I'll just say that I think it's really important to realize that these natural climate change solutions that the caller was discussing are really important and they have also been proven to be effective to upset about a third of all the global emissions of CO2 we are now releasing to the atmosphere and can also do it in a cost-effective manner. Once we achieve these goals or even get partway in achieving the goals with climate-smart land management, we get way more benefits than just addressing climate change. We get a much healthier soil ecosystem that can support the needs of the growing human population and the needs of all living things on land.
Brian: Let me wrap up this segment by moving to the news of this morning and getting a final comment from Laura Helmuth since you're the journalist in the room as Editor-In-Chief of Scientific American, to comment on president Biden.
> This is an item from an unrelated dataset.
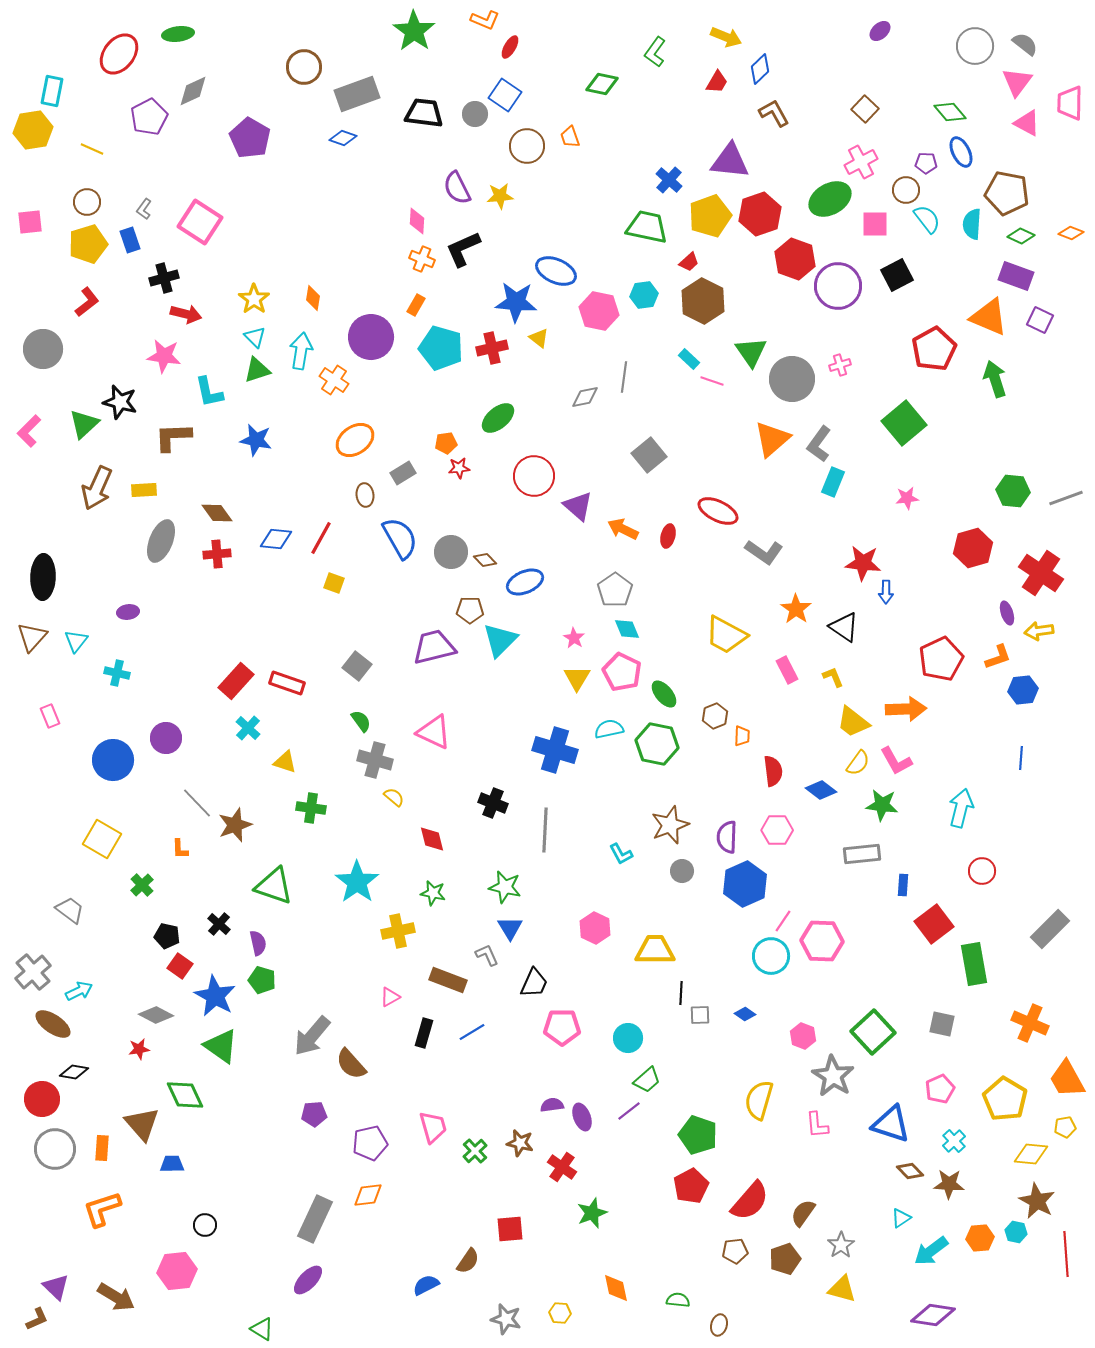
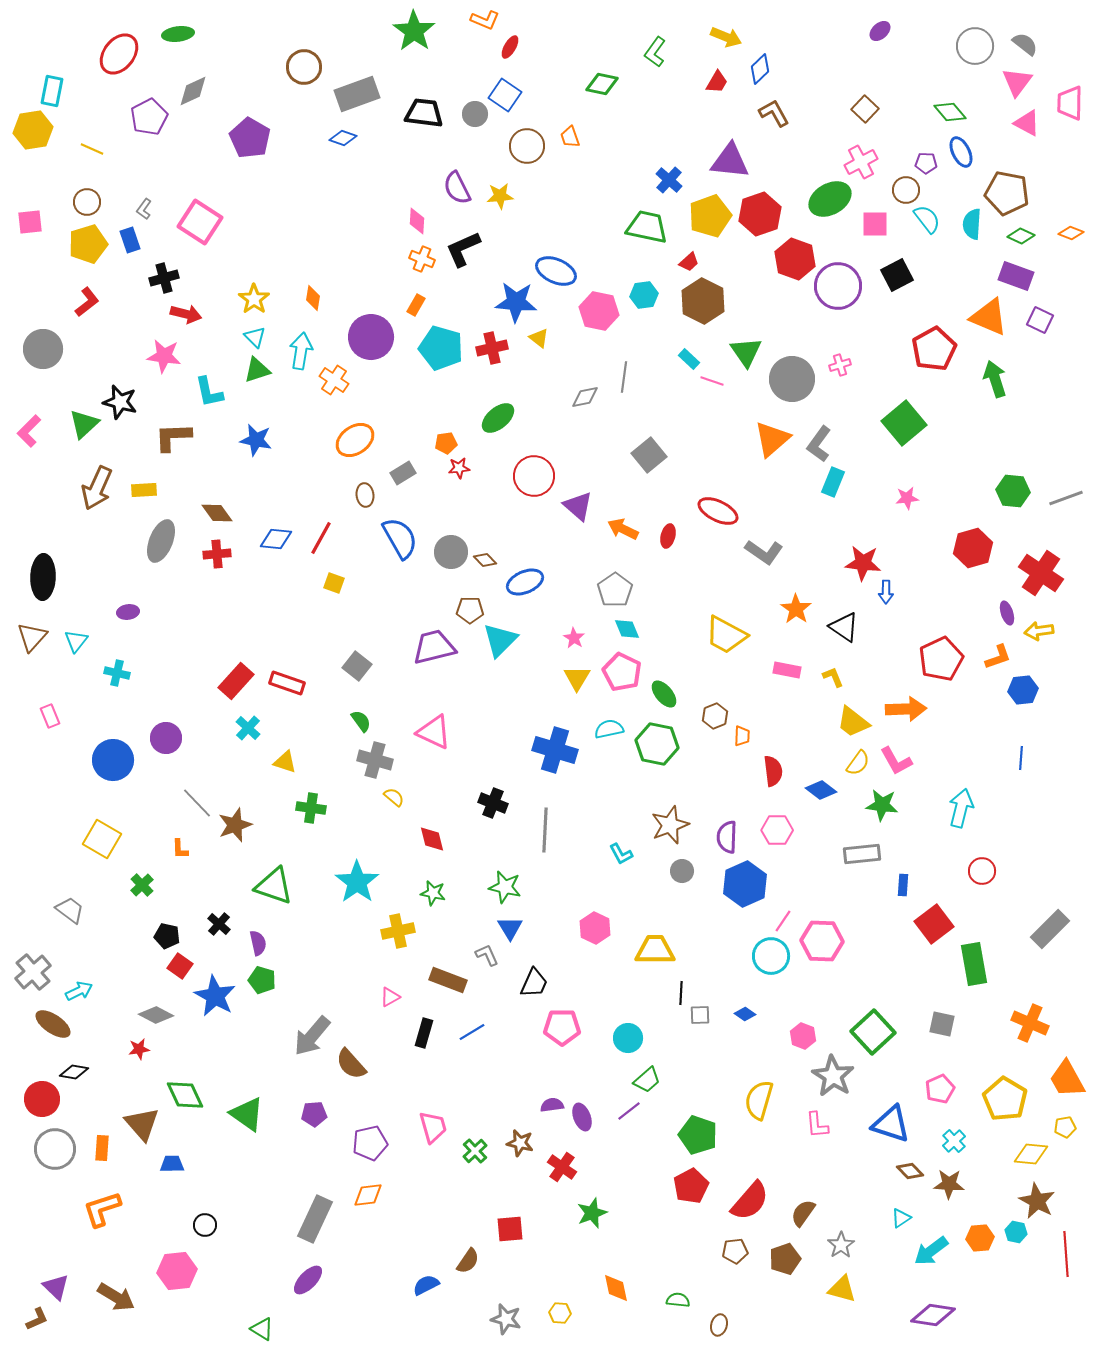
green triangle at (751, 352): moved 5 px left
pink rectangle at (787, 670): rotated 52 degrees counterclockwise
green triangle at (221, 1046): moved 26 px right, 68 px down
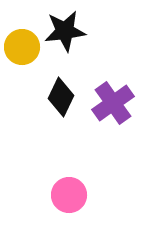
This clip from the opening address of the virtual climate summit with other world leaders this morning, after he listed some of the items in his job bill that would cut carbon emissions and argue for those investments
President Biden: By maintaining those investments and putting these people to work, the United States sets out on the road to cut greenhouse gases in half by the end of this decade. That's where we're headed as a nation. That's what we can do if we take action to build an economy that's not only more prosperous, but healthier, fair, and cleaner for the entire planet.
Brian: What are the implications for the United States of that announcement of the goal to cut carbon emissions in half in this country by 2030?
Laura: It's very exciting to hear this and historically the way real change happens is through big policy changes. Going vegan, that's something that some people can do, but what really matters is policy. If we look back to the original earth day at that point, that was when we were getting the [inaudible 00:43:12] Act, the Clean Water Act, the Clean Air Act. Those policies have had a huge impact on our quality of life and on the health of the environment. I hope that this announcement today, in the future we'll look back and say, "It's another one of those really important changes that made the world a better place."
Brian: There was so much more that we could talk about obviously, but so ends our Earth Day all-star panel of scientists and science communicators for this Earth Day 2021. Laura Helmuth, Editor-In-Chief of Scientific American, Dr. Asmeret Asefaw Berhe, professor of soil biogeochemistry at the University of California at Merced, and Sir David King chemist and former chief science advisor to the government of the UK. Thank you all so much and happy earth day.
Sir David: Thank you, Brian.
Dr. Berhe: Happy Earth Day. Thank you all.
Laura: Thanks so much. Thanks for your coverage.